Last week, I told you my top 5 tips for taking great photos. This week, I’m going to go into a bit more detail about how to get photos of items with plain white backgrounds.
Mastering ‘the white background’ is an easy way to get professional-looking project photos. This is how I take the photos of my stuffed animals for my website, skeins of yarn for my stash and small items that I’ve knitted/crocheted.
So, let’s see how to do it, step-by-step and without fancy equipment!
Step 1: Grab a piece of posterboard and find natural light
Last week, I showed you my setup: a piece of white posterboard taped to a box in front of a window:
The setup really is that easy!
What if you can’t find natural light? I’ve found this great tutorial on how to build a light box for $10, which might work for you. I’ve tried it, and while the box is easy to make, the lights that you need to cast a natural-colored light are pricey. If you use plain desk-lamps, you tend to get a yellowish tinge to your photos. So, trust me when I say it really is easiest to use a window- even if it means you need to take all of your photos at 1pm on the weekends.
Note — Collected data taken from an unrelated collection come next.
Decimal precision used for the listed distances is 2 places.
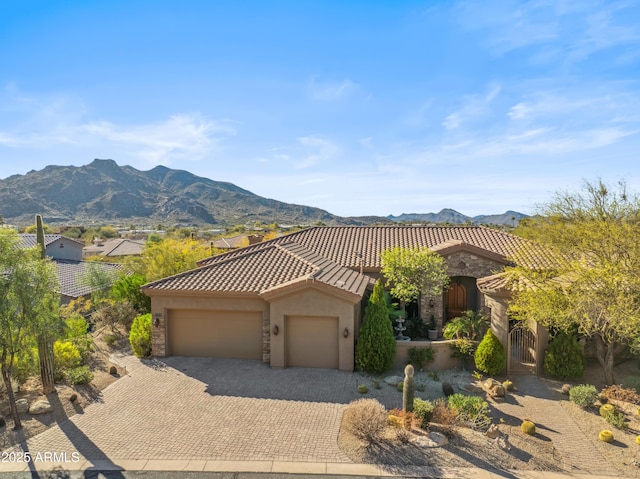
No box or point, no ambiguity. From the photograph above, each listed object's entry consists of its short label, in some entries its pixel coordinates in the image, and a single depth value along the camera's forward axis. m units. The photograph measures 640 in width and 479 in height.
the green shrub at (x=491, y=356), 15.88
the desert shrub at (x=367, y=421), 11.27
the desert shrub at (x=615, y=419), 12.23
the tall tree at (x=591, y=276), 12.71
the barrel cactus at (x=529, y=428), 11.78
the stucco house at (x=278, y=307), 16.73
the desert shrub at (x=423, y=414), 11.84
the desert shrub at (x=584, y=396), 13.51
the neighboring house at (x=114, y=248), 53.59
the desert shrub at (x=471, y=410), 12.13
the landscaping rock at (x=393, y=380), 15.37
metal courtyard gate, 16.41
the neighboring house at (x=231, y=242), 49.44
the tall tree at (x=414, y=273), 20.34
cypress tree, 16.31
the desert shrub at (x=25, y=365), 12.76
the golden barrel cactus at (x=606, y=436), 11.54
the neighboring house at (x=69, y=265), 27.78
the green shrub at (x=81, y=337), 18.05
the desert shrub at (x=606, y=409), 12.60
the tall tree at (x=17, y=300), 11.58
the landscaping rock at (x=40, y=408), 12.85
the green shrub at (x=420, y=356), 16.98
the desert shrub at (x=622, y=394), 13.61
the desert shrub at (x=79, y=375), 15.12
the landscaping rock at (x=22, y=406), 12.97
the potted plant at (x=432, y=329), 21.77
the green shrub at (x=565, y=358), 15.63
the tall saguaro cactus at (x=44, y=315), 12.07
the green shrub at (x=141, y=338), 18.64
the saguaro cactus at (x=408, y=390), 12.18
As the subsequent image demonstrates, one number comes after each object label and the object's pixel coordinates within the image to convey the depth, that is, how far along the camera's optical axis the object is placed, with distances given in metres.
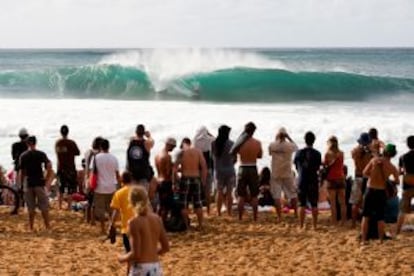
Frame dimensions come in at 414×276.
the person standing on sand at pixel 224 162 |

Step 2: Use the Macro setting
We’ve all seen out-of-focus pictures like this:
Eep! What a disaster! Do I need a better camera? No!
I’m a big believer that you don’t need a fancy camera to take decent photos… you just need to read the instruction manual and know how to use the features that you have. Every digital camera has a ‘macro mode’ (with an icon that looks like a flower), and that’s all you need to get the photo in focus:
Isn’t that much better? You’ll want to use macro mode to focus on items that are close to the camera. No fancy camera needed.
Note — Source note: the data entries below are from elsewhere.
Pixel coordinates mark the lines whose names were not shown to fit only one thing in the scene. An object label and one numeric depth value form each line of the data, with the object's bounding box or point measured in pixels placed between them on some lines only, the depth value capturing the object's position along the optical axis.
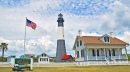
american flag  27.71
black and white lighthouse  52.12
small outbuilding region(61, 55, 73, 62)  51.22
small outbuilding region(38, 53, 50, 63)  60.95
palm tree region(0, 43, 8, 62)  73.41
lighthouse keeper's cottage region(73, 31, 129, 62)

The photo is still a little dark, though…
Step 3: Fix your exposure
Notice how the previous picture, while in focus, is a little dark? You need to increase the exposure (light) level. There’s two ways to do this.
Change the exposure settings on your camera. Most basic digital cameras do this… just read your manual! Here, I took the same photo with a higher exposure on my camera:
Edit the photo to change the exposure settings. Let’s say you’ve already taken the photo… you can also change the exposure in software like Photoshop or PicMonkey (which is free!). Here, I changed the exposure by photo-editing:
As you can see, both of these techniques get pretty similar results, and make a big difference!
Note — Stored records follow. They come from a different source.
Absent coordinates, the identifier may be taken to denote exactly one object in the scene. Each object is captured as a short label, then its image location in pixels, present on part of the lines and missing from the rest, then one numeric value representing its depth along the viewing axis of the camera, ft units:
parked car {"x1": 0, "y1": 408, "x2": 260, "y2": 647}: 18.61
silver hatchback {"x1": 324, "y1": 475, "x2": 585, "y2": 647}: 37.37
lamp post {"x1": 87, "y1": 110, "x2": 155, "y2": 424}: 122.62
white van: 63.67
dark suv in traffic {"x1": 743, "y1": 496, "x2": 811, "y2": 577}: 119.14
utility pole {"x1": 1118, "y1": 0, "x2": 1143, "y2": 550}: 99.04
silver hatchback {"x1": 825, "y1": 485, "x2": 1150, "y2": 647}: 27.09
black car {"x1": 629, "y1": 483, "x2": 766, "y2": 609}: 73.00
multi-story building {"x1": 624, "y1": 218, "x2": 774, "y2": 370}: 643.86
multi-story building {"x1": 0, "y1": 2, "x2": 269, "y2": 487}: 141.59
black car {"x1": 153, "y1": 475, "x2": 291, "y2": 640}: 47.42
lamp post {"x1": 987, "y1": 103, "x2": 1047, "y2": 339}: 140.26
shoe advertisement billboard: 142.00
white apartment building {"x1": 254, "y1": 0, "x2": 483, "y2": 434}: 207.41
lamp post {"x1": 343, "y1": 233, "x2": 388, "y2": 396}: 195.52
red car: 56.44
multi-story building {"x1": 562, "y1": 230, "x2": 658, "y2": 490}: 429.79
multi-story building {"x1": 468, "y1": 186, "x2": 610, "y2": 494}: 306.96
Step 4: Crop or paint corners
Cameras, because of the curve of the lens, tend to leave photos with some darkness in the corner. For a totally white background, you’ll want to either crop the photo (cutting the corners out altogether), or use photo editing software to ‘highlight’ the corners and remove the darkness.
Here, I’ve cropped the photo:
And here, I’ve highlighted the corners:
Step 5: Show it off!
Look at your fabulous photo! Show it around, proudly!